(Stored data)
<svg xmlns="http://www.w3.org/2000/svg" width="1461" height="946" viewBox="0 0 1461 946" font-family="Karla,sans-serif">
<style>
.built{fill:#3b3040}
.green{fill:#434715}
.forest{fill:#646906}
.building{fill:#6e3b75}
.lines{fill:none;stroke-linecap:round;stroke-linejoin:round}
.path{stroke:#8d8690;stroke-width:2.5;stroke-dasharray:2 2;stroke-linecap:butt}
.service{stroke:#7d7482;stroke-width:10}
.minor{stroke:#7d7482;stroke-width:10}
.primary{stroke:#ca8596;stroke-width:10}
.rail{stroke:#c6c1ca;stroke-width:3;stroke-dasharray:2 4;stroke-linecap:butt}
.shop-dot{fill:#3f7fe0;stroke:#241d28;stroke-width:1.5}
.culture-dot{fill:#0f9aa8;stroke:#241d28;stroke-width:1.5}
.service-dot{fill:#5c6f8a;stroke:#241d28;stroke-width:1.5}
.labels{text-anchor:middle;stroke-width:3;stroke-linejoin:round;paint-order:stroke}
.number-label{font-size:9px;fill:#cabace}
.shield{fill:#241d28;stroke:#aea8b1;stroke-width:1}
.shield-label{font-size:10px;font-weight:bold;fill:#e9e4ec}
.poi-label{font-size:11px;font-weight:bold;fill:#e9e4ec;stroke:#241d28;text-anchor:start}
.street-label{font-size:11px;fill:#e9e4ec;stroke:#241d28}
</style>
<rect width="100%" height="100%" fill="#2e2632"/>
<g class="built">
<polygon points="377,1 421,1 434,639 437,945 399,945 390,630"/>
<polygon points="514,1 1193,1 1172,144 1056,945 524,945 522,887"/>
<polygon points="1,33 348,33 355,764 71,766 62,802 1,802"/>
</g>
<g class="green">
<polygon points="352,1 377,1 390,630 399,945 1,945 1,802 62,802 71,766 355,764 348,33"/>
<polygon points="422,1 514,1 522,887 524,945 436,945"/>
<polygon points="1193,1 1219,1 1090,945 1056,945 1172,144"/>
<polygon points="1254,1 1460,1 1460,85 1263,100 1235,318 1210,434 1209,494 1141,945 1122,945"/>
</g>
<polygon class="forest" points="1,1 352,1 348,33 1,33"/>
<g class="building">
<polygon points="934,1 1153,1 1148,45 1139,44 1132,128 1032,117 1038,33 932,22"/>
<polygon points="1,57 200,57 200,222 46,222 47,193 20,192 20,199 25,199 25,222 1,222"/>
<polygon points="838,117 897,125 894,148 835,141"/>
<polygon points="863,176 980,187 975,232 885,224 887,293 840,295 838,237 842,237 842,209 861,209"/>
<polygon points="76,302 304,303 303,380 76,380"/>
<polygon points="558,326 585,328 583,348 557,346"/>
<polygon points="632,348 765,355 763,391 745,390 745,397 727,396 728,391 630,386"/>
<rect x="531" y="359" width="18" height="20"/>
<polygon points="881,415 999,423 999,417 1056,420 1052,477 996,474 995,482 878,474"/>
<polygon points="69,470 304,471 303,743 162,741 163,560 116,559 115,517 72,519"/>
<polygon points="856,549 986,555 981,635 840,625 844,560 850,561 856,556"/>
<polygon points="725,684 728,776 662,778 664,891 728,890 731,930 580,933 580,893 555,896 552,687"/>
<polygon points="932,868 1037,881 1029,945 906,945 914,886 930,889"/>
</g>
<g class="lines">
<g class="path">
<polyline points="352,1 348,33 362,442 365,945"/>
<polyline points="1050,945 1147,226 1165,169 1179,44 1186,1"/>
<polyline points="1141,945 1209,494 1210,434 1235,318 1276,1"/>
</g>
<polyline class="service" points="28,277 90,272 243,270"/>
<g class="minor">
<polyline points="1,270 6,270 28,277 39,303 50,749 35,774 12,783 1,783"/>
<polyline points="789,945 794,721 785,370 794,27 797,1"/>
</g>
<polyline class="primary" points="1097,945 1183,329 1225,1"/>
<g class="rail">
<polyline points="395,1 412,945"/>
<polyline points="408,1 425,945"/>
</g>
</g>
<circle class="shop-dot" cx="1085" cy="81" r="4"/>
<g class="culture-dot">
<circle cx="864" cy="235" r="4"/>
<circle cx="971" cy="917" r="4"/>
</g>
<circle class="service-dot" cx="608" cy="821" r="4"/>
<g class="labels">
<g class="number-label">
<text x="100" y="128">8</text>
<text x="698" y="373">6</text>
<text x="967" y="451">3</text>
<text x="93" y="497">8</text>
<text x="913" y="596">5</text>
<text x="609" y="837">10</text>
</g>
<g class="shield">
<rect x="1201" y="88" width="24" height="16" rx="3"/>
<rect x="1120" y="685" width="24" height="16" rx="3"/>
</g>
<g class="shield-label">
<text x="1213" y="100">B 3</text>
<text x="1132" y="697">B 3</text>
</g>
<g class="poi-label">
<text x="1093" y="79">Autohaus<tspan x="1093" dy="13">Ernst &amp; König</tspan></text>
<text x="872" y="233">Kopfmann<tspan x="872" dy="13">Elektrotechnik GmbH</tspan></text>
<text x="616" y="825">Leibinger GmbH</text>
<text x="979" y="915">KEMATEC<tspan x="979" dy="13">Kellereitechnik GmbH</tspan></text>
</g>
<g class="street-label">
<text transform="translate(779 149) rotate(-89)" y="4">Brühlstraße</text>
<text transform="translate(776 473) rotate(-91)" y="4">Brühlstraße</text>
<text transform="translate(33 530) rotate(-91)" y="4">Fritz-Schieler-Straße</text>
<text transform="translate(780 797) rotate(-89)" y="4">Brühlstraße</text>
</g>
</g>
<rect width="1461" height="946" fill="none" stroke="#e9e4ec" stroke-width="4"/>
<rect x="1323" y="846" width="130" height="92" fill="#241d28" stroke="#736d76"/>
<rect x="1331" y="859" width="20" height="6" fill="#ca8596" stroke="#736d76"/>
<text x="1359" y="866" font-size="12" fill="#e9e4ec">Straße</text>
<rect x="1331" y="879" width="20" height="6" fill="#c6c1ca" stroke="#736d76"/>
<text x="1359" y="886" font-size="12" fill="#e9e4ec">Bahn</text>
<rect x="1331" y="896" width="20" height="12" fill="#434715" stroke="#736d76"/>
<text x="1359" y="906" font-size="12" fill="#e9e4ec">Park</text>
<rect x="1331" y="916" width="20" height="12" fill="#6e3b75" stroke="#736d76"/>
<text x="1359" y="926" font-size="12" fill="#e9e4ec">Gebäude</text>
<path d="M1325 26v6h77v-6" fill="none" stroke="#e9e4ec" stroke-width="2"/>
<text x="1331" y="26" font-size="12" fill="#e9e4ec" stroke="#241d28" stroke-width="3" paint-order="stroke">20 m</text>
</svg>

§ WHAT TO DO
In the records above, find each line with the word "lines" and copy it out.

§ TASK OUTPUT
.lines{fill:none;stroke-linecap:round;stroke-linejoin:round}
<g class="lines">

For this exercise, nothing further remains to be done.